TO DO: An exact copy of the data below is required; return it in full.

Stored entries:
***

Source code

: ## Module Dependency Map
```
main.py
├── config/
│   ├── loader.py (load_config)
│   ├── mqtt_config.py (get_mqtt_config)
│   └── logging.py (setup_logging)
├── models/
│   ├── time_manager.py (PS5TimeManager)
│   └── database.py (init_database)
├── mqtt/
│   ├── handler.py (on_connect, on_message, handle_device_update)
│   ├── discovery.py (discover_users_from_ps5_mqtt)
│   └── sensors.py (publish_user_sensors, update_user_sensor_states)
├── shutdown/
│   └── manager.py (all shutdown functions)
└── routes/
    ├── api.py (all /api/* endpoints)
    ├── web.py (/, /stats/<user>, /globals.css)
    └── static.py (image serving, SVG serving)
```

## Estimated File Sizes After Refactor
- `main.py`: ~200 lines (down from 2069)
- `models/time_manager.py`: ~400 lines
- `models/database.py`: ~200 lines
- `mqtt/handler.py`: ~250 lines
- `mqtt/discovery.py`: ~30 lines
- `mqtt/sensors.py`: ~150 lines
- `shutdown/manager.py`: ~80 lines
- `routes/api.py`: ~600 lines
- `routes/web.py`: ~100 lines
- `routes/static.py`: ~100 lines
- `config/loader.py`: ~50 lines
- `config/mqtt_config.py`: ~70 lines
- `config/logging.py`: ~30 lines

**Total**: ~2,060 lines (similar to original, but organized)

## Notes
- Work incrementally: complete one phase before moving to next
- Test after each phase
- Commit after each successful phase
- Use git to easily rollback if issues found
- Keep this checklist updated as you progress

***

SOLUTION TO THE PROBLEM:
Source code

: ## Module Dependency Map
```
main.py
├── config/
│   ├── loader.py (load_config)
│   ├── mqtt_config.py (get_mqtt_config)
│   └── logging.py (setup_logging)
├── models/
│   ├── time_manager.py (PS5TimeManager)
│   └── database.py (init_database)
├── mqtt/
│   ├── handler.py (on_connect, on_message, handle_device_update)
│   ├── discovery.py (discover_users_from_ps5_mqtt)
│   └── sensors.py (publish_user_sensors, update_user_sensor_states)
├── shutdown/
│   └── manager.py (all shutdown functions)
└── routes/
    ├── api.py (all /api/* endpoints)
    ├── web.py (/, /stats/<user>, /globals.css)
    └── static.py (image serving, SVG serving)
```

## Estimated File Sizes After Refactor
- `main.py`: ~200 lines (down from 2069)
- `models/time_manager.py`: ~400 lines
- `models/database.py`: ~200 lines
- `mqtt/handler.py`: ~250 lines
- `mqtt/discovery.py`: ~30 lines
- `mqtt/sensors.py`: ~150 lines
- `shutdown/manager.py`: ~80 lines
- `routes/api.py`: ~600 lines
- `routes/web.py`: ~100 lines
- `routes/static.py`: ~100 lines
- `config/loader.py`: ~50 lines
- `config/mqtt_config.py`: ~70 lines
- `config/logging.py`: ~30 lines

**Total**: ~2,060 lines (similar to original, but organized)

## Notes
- Work incrementally: complete one phase before moving to next
- Test after each phase
- Commit after each successful phase
- Use git to easily rollback if issues found
- Keep this checklist updated as you progress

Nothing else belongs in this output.